* **Work item**: Swap "chart" for "graph" throughout the lines below, keeping everything else unchanged, and leave the pictures out of your answer.

* **Task material**:
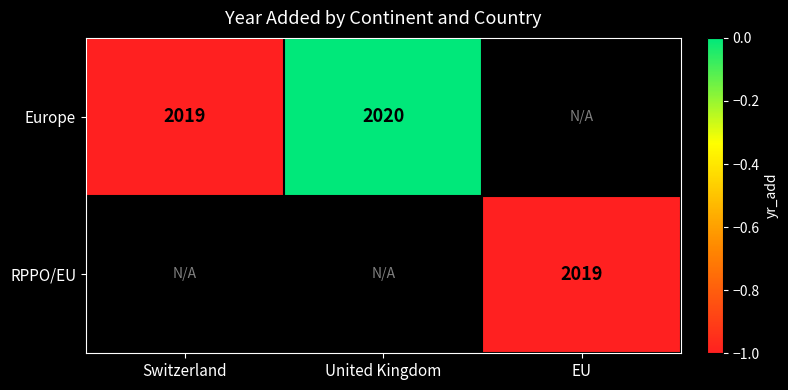

The value of Europe at United Kingdom is 2020. True or false?

True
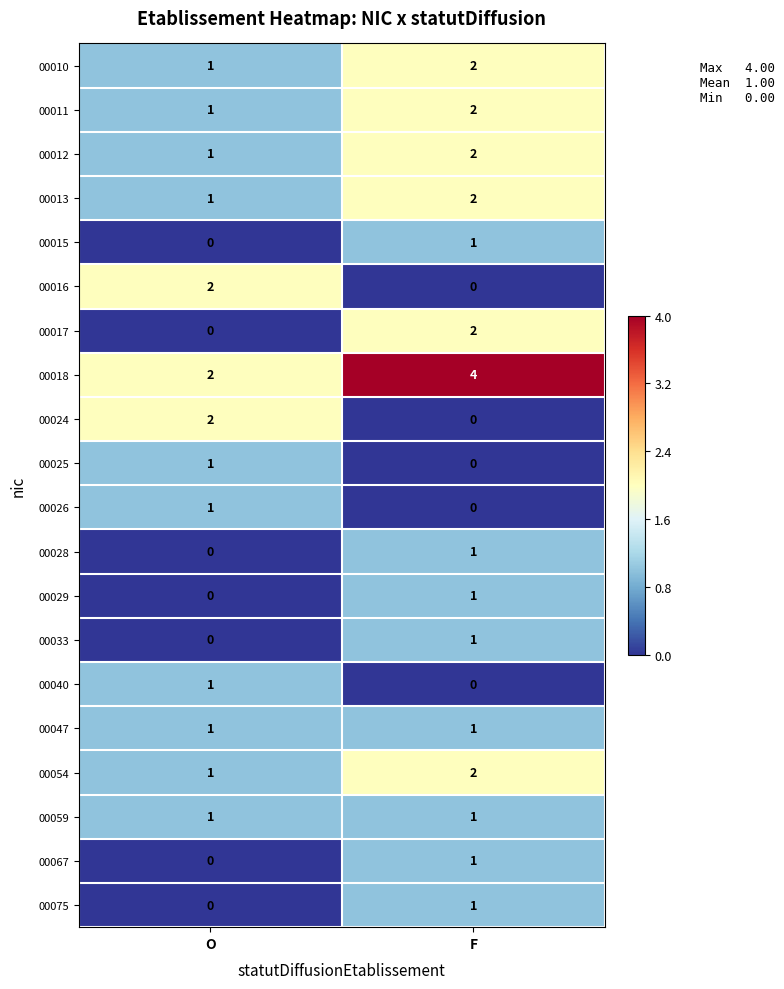

The value of 00033 at F is 0. True or false?

False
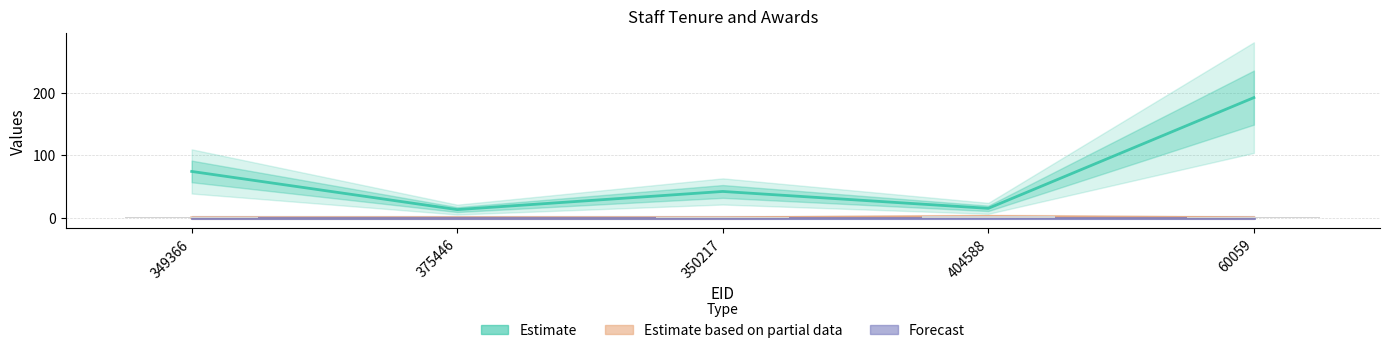

Which label corresponds to the largest value in the chart?

60059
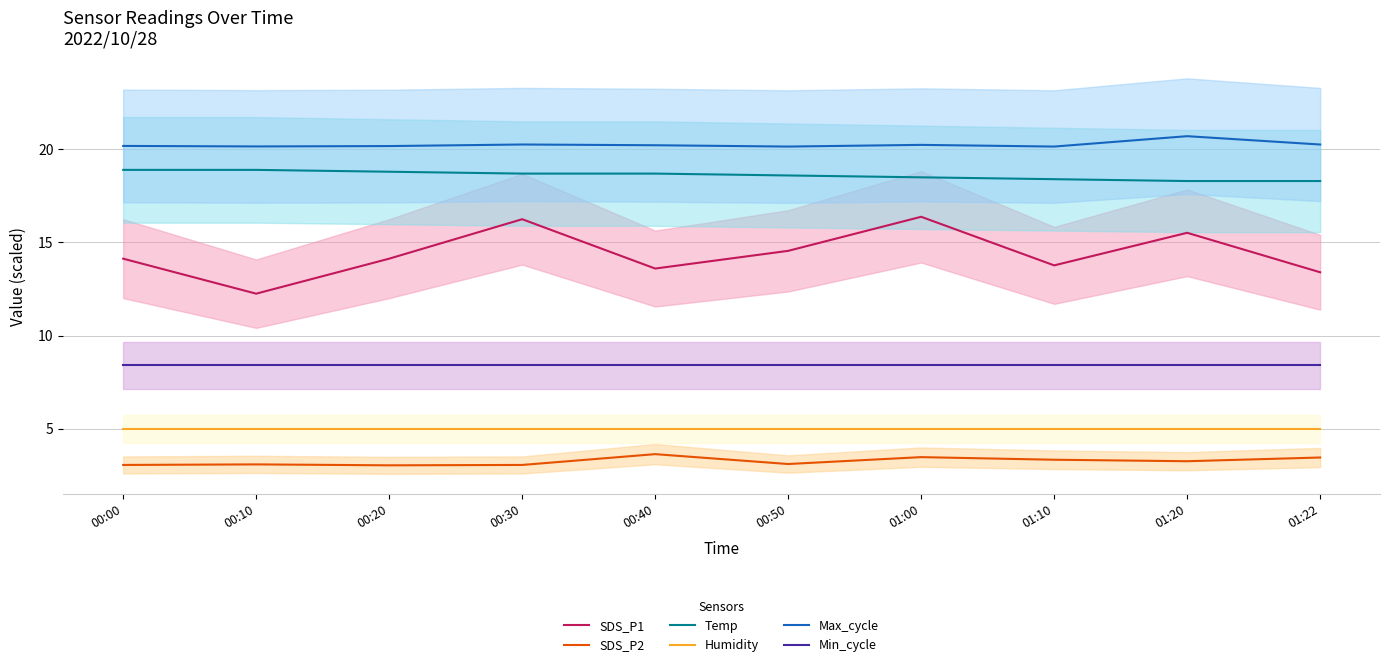

What is the sum of the Temp values at 00:30 and 00:00?

37.6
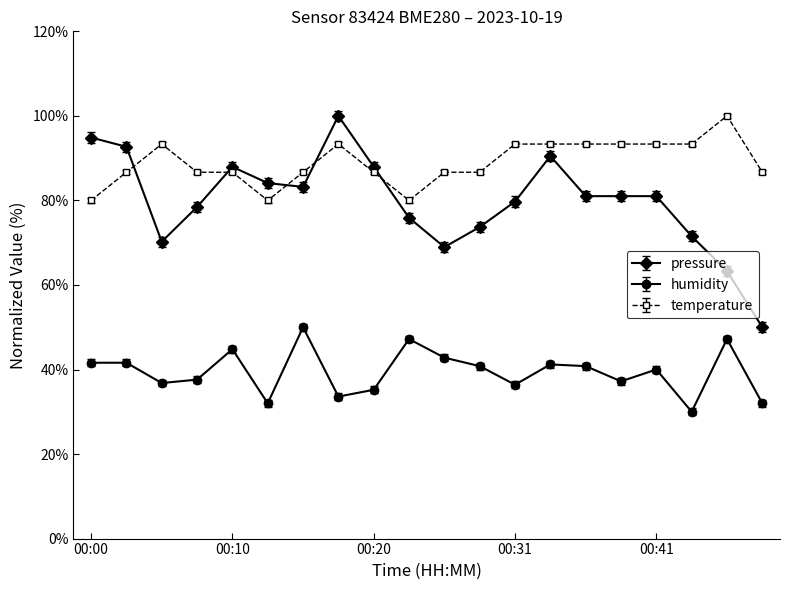

What is the greatest value displayed?

100.0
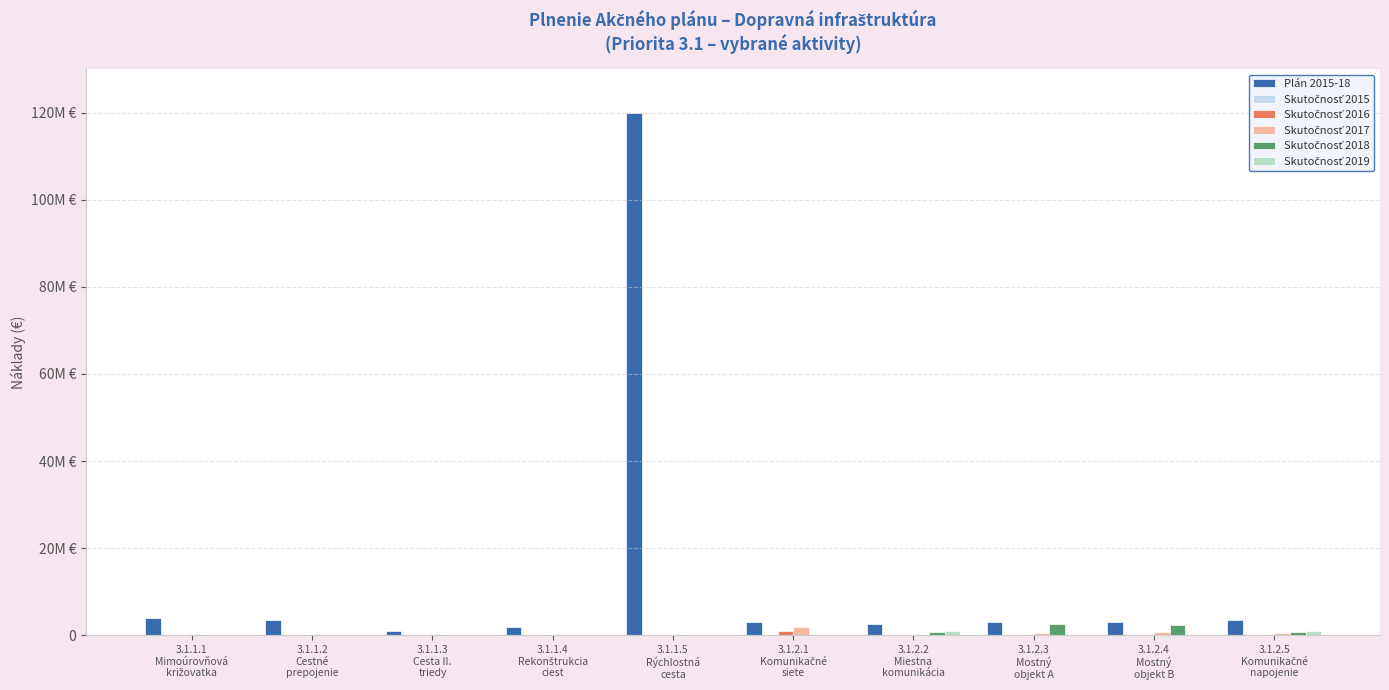

Are the bars horizontal?

No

* **Output below**:
The value of Europe at United Kingdom is 2020. True or false?

True

The value of 00033 at F is 0. True or false?

False

Which label corresponds to the largest value in the graph?

60059

What is the sum of the Temp values at 00:30 and 00:00?

37.6

What is the greatest value displayed?

100.0

Are the bars horizontal?

No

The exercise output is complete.